- Active: 1949.2 - 1952.12
- Country: People's Republic of China
- Branch: People's Liberation Army
- Type: Division
- Role: Infantry
- Part of: 58th Corps
- Engagements: Chinese Civil War

= 174th Division (People's Republic of China) =

The 174th Division () was created in February 1949 under the Regulation of the Redesignations of All Organizations and Units of the Army, issued by Central Military Commission on November 1, 1948, basing on the 1st Sub-district of Tongbai Military District. Its history could be traced to 6th Independent Brigade of Jinan Military District formed in February 1947.

The division was composed of 520th, 521st and 522nd Infantry Regiments.

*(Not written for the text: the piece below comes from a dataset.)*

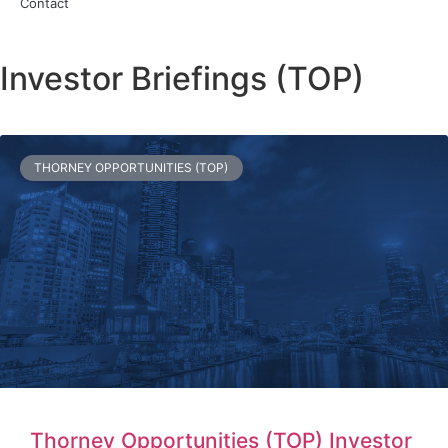
Contact
Investor Briefings (TOP)
THORNEY OPPORTUNITIES (TOP)
Thorney Opportunities (TOP) Investor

As a part of 58th Corps, during the Chinese Civil War the division mainly focusing on the Campaign to Suppress Bandits in Southwestern China.

In late July 1950, 174th Division, reinforced with 15th Independent Infantry Regiment of Henan Military District, was transferred to Guangxi and merged with Yishan Military Sub-district.

During its deployment in Yishan area, the division (and the military sub-district) eliminated a total of 38,768 bandits.

In June 1952, 522nd Infantry Regiment was transferred to 2nd Forestry Engineering Division as 6th Regiment.

In December 1952 the division was disbanded.